_WHAT YOU ARE ASKED TO DO:_
Output the data below in full, byte for byte. Nothing may differ.
*** DATA RECORDS ***
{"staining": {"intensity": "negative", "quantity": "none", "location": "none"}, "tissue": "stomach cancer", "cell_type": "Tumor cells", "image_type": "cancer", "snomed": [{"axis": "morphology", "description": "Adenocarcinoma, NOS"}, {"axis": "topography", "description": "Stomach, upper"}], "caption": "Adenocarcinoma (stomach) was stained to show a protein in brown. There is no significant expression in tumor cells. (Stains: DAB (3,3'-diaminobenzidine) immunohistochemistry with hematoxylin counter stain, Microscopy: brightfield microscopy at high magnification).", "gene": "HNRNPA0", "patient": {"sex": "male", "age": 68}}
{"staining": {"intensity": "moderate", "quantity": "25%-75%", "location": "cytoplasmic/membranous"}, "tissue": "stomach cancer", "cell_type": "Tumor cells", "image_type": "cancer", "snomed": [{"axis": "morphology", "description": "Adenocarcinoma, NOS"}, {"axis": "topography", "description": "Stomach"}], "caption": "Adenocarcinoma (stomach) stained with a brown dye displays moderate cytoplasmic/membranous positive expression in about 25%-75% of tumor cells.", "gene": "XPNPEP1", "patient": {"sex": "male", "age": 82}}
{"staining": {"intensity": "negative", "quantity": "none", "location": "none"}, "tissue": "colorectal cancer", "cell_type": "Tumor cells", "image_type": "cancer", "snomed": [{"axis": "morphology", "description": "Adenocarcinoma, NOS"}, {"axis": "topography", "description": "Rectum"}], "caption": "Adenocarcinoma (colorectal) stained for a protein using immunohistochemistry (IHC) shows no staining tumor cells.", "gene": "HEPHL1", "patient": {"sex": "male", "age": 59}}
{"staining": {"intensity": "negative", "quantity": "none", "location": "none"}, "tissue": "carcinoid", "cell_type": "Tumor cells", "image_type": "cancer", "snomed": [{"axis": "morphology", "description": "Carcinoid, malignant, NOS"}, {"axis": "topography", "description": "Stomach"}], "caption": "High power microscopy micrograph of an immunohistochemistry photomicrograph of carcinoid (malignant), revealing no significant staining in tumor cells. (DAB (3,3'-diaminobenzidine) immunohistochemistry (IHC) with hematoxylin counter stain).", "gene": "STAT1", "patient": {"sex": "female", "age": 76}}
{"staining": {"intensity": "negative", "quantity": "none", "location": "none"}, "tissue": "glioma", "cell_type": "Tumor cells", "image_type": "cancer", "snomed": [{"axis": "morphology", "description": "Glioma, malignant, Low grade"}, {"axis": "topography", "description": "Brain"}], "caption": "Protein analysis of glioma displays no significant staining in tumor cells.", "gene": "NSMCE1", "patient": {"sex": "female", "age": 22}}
*** End of DATA RECORDS ***
_SOLVED EXERCISE:_
{"staining": {"intensity": "negative", "quantity": "none", "location": "none"}, "tissue": "stomach cancer", "cell_type": "Tumor cells", "image_type": "cancer", "snomed": [{"axis": "morphology", "description": "Adenocarcinoma, NOS"}, {"axis": "topography", "description": "Stomach, upper"}], "caption": "Adenocarcinoma (stomach) was stained to show a protein in brown. There is no significant expression in tumor cells. (Stains: DAB (3,3'-diaminobenzidine) immunohistochemistry with hematoxylin counter stain, Microscopy: brightfield microscopy at high magnification).", "gene": "HNRNPA0", "patient": {"sex": "male", "age": 68}}
{"staining": {"intensity": "moderate", "quantity": "25%-75%", "location": "cytoplasmic/membranous"}, "tissue": "stomach cancer", "cell_type": "Tumor cells", "image_type": "cancer", "snomed": [{"axis": "morphology", "description": "Adenocarcinoma, NOS"}, {"axis": "topography", "description": "Stomach"}], "caption": "Adenocarcinoma (stomach) stained with a brown dye displays moderate cytoplasmic/membranous positive expression in about 25%-75% of tumor cells.", "gene": "XPNPEP1", "patient": {"sex": "male", "age": 82}}
{"staining": {"intensity": "negative", "quantity": "none", "location": "none"}, "tissue": "colorectal cancer", "cell_type": "Tumor cells", "image_type": "cancer", "snomed": [{"axis": "morphology", "description": "Adenocarcinoma, NOS"}, {"axis": "topography", "description": "Rectum"}], "caption": "Adenocarcinoma (colorectal) stained for a protein using immunohistochemistry (IHC) shows no staining tumor cells.", "gene": "HEPHL1", "patient": {"sex": "male", "age": 59}}
{"staining": {"intensity": "negative", "quantity": "none", "location": "none"}, "tissue": "carcinoid", "cell_type": "Tumor cells", "image_type": "cancer", "snomed": [{"axis": "morphology", "description": "Carcinoid, malignant, NOS"}, {"axis": "topography", "description": "Stomach"}], "caption": "High power microscopy micrograph of an immunohistochemistry photomicrograph of carcinoid (malignant), revealing no significant staining in tumor cells. (DAB (3,3'-diaminobenzidine) immunohistochemistry (IHC) with hematoxylin counter stain).", "gene": "STAT1", "patient": {"sex": "female", "age": 76}}
{"staining": {"intensity": "negative", "quantity": "none", "location": "none"}, "tissue": "glioma", "cell_type": "Tumor cells", "image_type": "cancer", "snomed": [{"axis": "morphology", "description": "Glioma, malignant, Low grade"}, {"axis": "topography", "description": "Brain"}], "caption": "Protein analysis of glioma displays no significant staining in tumor cells.", "gene": "NSMCE1", "patient": {"sex": "female", "age": 22}}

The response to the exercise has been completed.